We recommend that you first test the integration in the safe mode, without creating any records.

  1. In the Admin Center or Settings, under Customization > Workflow Configuration > Integrations > Microsoft Azure AD, make sure the Safe Mode checkbox is selected.

  2. Navigate to Services and Integrations > Scheduled Tasks. In the Settings App, the section name is Services > Scheduled Tasks.

  3. Locate the task named Microsoft Azure AD Integration.

  4. Select the task and click Run Now at the top.

  5. After the task succeeds, view the statistics to confirm it ran as expected.

    • In the Settings App, the session log is available right in the Scheduled Task window, on the Sessions tab.

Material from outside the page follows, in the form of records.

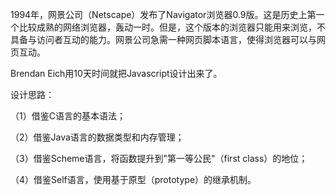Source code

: 1994年，网景公司（Netscape）发布了Navigator浏览器0.9版。这是历史上第一个比较成熟的网络浏览器，轰动一时。但是，这个版本的浏览器只能用来浏览，不具备与访问者互动的能力。网景公司急需一种网页脚本语言，使得浏览器可以与网页互动。

Brendan Eich用10天时间就把Javascript设计出来了。

设计思路：

（1）借鉴C语言的基本语法；

（2）借鉴Java语言的数据类型和内存管理；

（3）借鉴Scheme语言，将函数提升到"第一等公民"（first class）的地位；

（4）借鉴Self语言，使用基于原型（prototype）的继承机制。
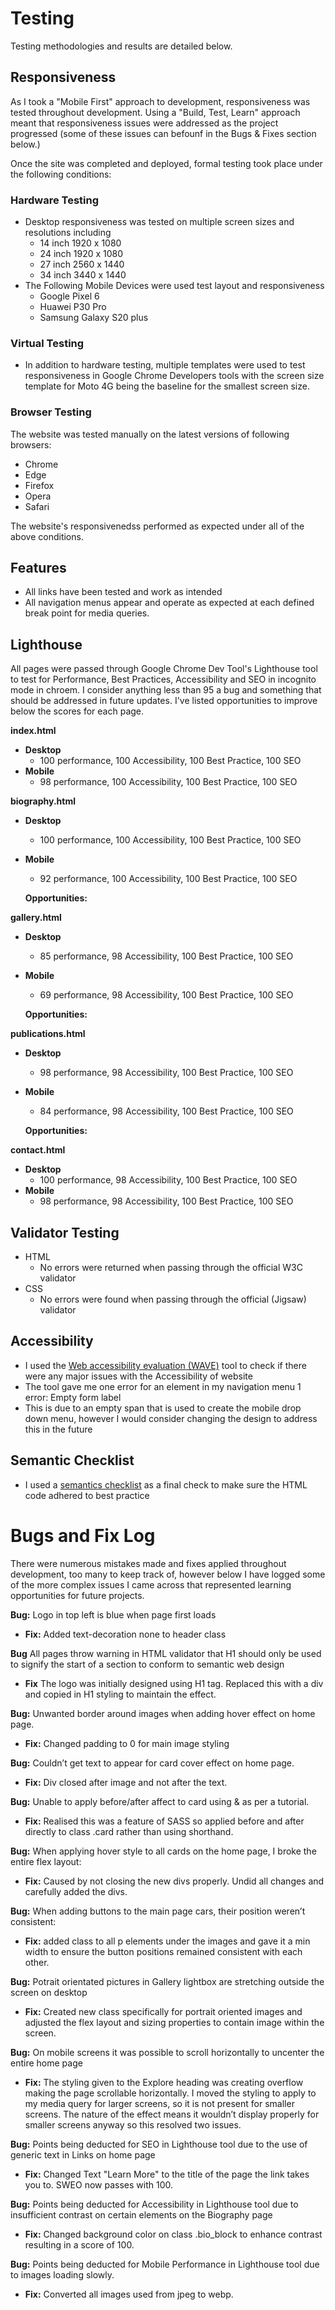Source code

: # Testing 

Testing methodologies and results are detailed below.

## Responsiveness

As I took a "Mobile First" approach to development, responsiveness was tested throughout development. Using a "Build, Test, Learn" approach meant that responsiveness issues were addressed as the project progressed (some of these issues can befounf in the Bugs & Fixes section below.)

Once the site was completed and deployed, formal testing took place under the following conditions: 

### Hardware Testing 

- Desktop responsiveness was tested on multiple screen sizes and resolutions including 
    - 14 inch 1920 x 1080
    - 24 inch 1920 x 1080 
    - 27 inch 2560 x 1440
    - 34 inch 3440 x 1440
- The Following Mobile Devices were used test layout and responsiveness
    - Google Pixel 6 
    - Huawei P30 Pro 
    - Samsung Galaxy S20 plus 

### Virtual Testing 
- In addition to hardware testing, multiple templates were used to test responsiveness in Google Chrome Developers tools with the screen size template for Moto 4G being the baseline for the smallest screen size. 

### Browser Testing 

The website was tested manually on the latest versions of following browsers: 

- Chrome 
- Edge 
- Firefox 
- Opera 
- Safari

The website's responsivenedss performed as expected under all of the above conditions.


## Features 
- All links have been tested and work as intended 
- All navigation menus appear and operate as expected at each defined break point for media queries.

## Lighthouse 

All pages were passed through Google Chrome Dev Tool's Lighthouse tool to test for Performance, Best Practices, Accessibility and SEO in incognito mode in chroem. I consider anything less than 95 a bug and something that should be addressed in future updates. I've listed opportunities to improve below the scores for each page.

**index.html**
- **Desktop**
    - 100 performance, 100 Accessibility, 100 Best Practice, 100 SEO 
- **Mobile**
    - 98 performance, 100 Accessibility, 100 Best Practice, 100 SEO 

**biography.html**
- **Desktop**
    - 100 performance, 100 Accessibility, 100 Best Practice, 100 SEO 
- **Mobile**
   - 92 performance, 100 Accessibility, 100 Best Practice, 100 SEO 

    **Opportunities:**

**gallery.html**
- **Desktop**
   - 85 performance, 98 Accessibility, 100 Best Practice, 100 SEO 
- **Mobile**
   - 69 performance, 98 Accessibility, 100 Best Practice, 100 SEO 

   **Opportunities:**

**publications.html**
- **Desktop**
   - 98 performance, 98 Accessibility, 100 Best Practice, 100 SEO 
- **Mobile**
   - 84 performance, 98 Accessibility, 100 Best Practice, 100 SEO 

    **Opportunities:**

**contact.html**
- **Desktop**
   - 100 performance, 98 Accessibility, 100 Best Practice, 100 SEO 
- **Mobile**
    - 98 performance, 98 Accessibility, 100 Best Practice, 100 SEO 



## Validator Testing 

- HTML 
    - No errors were returned when passing through the official W3C validator
- CSS
    - No errors were found when passing through the official (Jigsaw) validator

## Accessibility 

- I used the [Web accessibility evaluation (WAVE)](https://wave.webaim.org/) tool to check if there were any major issues with the Accessibility of website
- The tool gave me one error for an element in my navigation menu 1 error: Empty form label
- This is due to an empty span that is used to create the mobile drop down menu, however I would consider changing the design to address this in the future 

## Semantic Checklist

- I used a [semantics checklist](https://learn-the-web.algonquindesign.ca/topics/html-semantics-checklist/) as a final check to make sure the HTML code adhered to best practice 

# Bugs and Fix Log 

There were numerous mistakes made and fixes applied throughout development, too many to keep track of, however below I have logged some of the more complex issues I came across that represented learning opportunities for future projects.

**Bug:** Logo in top left is blue when page first loads 

- **Fix:** Added text-decoration none to header class 

**Bug** All pages throw warning in HTML validator that H1 should only be used to signify the start of a section to conform to semantic web design 

- **Fix** The logo was initially designed using H1 tag. Replaced this with a div and copied in H1 styling to maintain the effect.


**Bug:** Unwanted border around images when adding hover effect on home page.

- **Fix:** Changed padding to 0 for main image styling

**Bug:** Couldn’t get text to appear for card cover effect on home page.

- **Fix:** Div closed after image and not after the text.


**Bug:** Unable to apply before/after affect to card using & as per a tutorial.

- **Fix:** Realised this was a feature of SASS so applied before and after directly to class .card rather than using shorthand.


**Bug:** When applying hover style to all cards on the home page, I broke the entire flex layout:

- **Fix:** Caused by not closing the new divs properly. Undid all changes and carefully added the divs. 


**Bug:** When adding buttons to the main page cars, their position weren’t consistent:

- **Fix:** added class to all p elements under the images and gave it a min width to ensure the button positions remained consistent with each other.


**Bug:** Potrait orientated pictures in Gallery lightbox are stretching outside the screen on desktop 

- **Fix:** Created new class specifically for portrait oriented images and adjusted the flex layout and sizing properties to contain image within the screen.

**Bug:** On mobile screens it was possible to scroll horizontally to uncenter the entire home page 

- **Fix:** The styling given to the Explore heading was creating overflow making the page scrollable horizontally. I moved the styling to apply to my media query for larger screens, so it is not present for smaller screens. The nature of the effect means it wouldn’t display properly for smaller screens anyway so this resolved two issues. 

**Bug:** Points being deducted for SEO in Lighthouse tool due to the use of generic text in Links on home page

- **Fix:** Changed Text "Learn More" to the title of the page the link takes you to. SWEO now passes with 100.

**Bug:** Points being deducted for Accessibility in Lighthouse tool due to insufficient contrast on certain elements on the Biography page

- **Fix:** Changed background color on class .bio_block to enhance contrast resulting in a score of 100. 

**Bug:** Points being deducted for Mobile Performance in Lighthouse tool due to images loading slowly.

- **Fix:** Converted all images used from jpeg to webp.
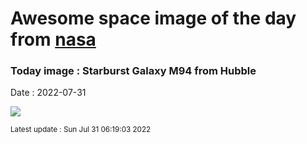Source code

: 
# Awesome space image of the day from [nasa](https://api.nasa.gov/)

### Today image : Starburst Galaxy M94 from Hubble

Date : 2022-07-31


![](https://apod.nasa.gov/apod/image/2207/M94_Hubble_960.jpg)

<small>Latest update : Sun Jul 31 06:19:03 2022</small>


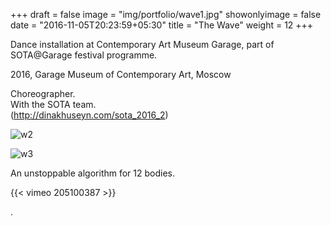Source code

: +++
draft = false
image = "img/portfolio/wave1.jpg"
showonlyimage = false
date = "2016-11-05T20:23:59+05:30"
title = "The Wave"
weight = 12
+++

Dance installation at Contemporary Art Museum Garage, part of SOTA@Garage festival programme.  

2016, Garage Museum of Contemporary Art, Moscow

<!--more-->

Choreographer.  
With the SOTA team.  
(http://dinakhuseyn.com/sota_2016_2)

![w2][1]

![w3][2]  

An unstoppable algorithm for 12 bodies.

{{< vimeo 205100387 >}}  

.  


[2]: /img/portfolio/wave2.jpg
[1]: /img/portfolio/wave3.jpg

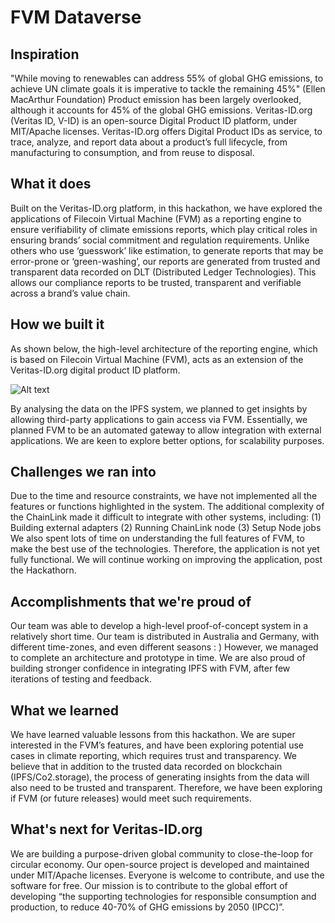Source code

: # FVM Dataverse 

## Inspiration
 "While moving to renewables can address 55% of global GHG emissions, to achieve UN climate goals it is imperative to tackle the remaining 45%" (Ellen MacArthur Foundation)
Product emission has been largely overlooked, although it accounts for 45% of the global GHG emissions. Veritas-ID.org (Veritas ID, V-ID) is an open-source Digital Product ID platform, under MIT/Apache licenses. Veritas-ID.org offers Digital Product IDs as service, to trace, analyze, and report data about a product’s full lifecycle, from manufacturing to consumption, and from reuse to disposal.
## What it does
Built on the Veritas-ID.org platform, in this hackathon, we have explored the applications of Filecoin Virtual Machine (FVM) as a reporting engine to ensure verifiability of climate emissions reports, which play critical roles in ensuring brands’ social commitment and regulation requirements. Unlike others who use ‘guesswork’ like estimation, to generate reports that may be error-prone or ‘green-washing’, our reports are generated from trusted and transparent data recorded on DLT (Distributed Ledger Technologies). This allows our compliance reports to be trusted, transparent and verifiable across a brand’s value chain.
## How we built it
As shown below, the high-level architecture of the reporting engine, which is based on Filecoin Virtual Machine (FVM), acts as an extension of the Veritas-ID.org digital product ID platform.

![Alt text](relative%20path/FVM.png?raw=true "Title")

By analysing the data on the IPFS system, we planned to get insights by allowing third-party applications to gain access via FVM. Essentially, we planned FVM to be an automated gateway to allow integration with external applications. We are keen to explore better options, for scalability purposes.
## Challenges we ran into
Due to the time and resource constraints, we have not implemented all the features or functions highlighted in the system. 
The additional complexity of the ChainLink made it difficult to integrate with other systems, including: 
(1) Building external adapters 
(2) Running ChainLink node
(3) Setup Node jobs
We also spent lots of time on understanding the full features of FVM, to make the best use of the technologies. 
Therefore, the application is not yet fully functional. We will continue working on improving the application, post the Hackathorn. 
## Accomplishments that we're proud of
Our team was able to develop a high-level proof-of-concept system in a relatively short time.  Our team is distributed in Australia and Germany, with different time-zones, and even different seasons : ) However, we managed to complete an architecture and prototype in time. We are also proud of building stronger confidence in integrating IPFS with FVM, after few iterations of testing and feedback.
## What we learned
We have learned valuable lessons from this hackathon. We are super interested in the FVM’s features, and have been exploring potential use cases in climate reporting, which requires trust and transparency. We believe that in addition to the trusted data recorded on blockchain (IPFS/Co2.storage), the process of generating insights from the data will also need to be trusted and transparent. Therefore, we have been exploring if FVM (or future releases) would meet such requirements.
 ## What's next for Veritas-ID.org
We are building a purpose-driven global community to close-the-loop for circular economy. Our open-source project is developed and maintained under MIT/Apache licenses. Everyone is welcome to contribute, and use the software for free. Our mission is to contribute to the global effort of developing “the supporting technologies for responsible consumption and production, to reduce 40-70% of GHG emissions by 2050 (IPCC)”.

    • In the Admin Center, go to Services and Integrations > Scheduled Tasks > Logs.

Enable automation

Once you’ve confirmed the integration works as expected, enable the automation:

  1. In the Admin Center or Settings, navigate to Services and Integrations > Scheduled Tasks. In the Settings App, the section name is Services > Scheduled Tasks.

  2. Open the task named Microsoft Azure AD Integration.

  3. Review the default schedule and adjust it, if needed. The schedule uses the server's local time.

    TIP: For optimal performance, we recommend running the task during off-peak hours when the server load is minimal.

  4. Select the Enabled checkbox to activate the scheduled task.

  5. Click OK to save the changes.

Now, the integration runs automatically according to your schedule.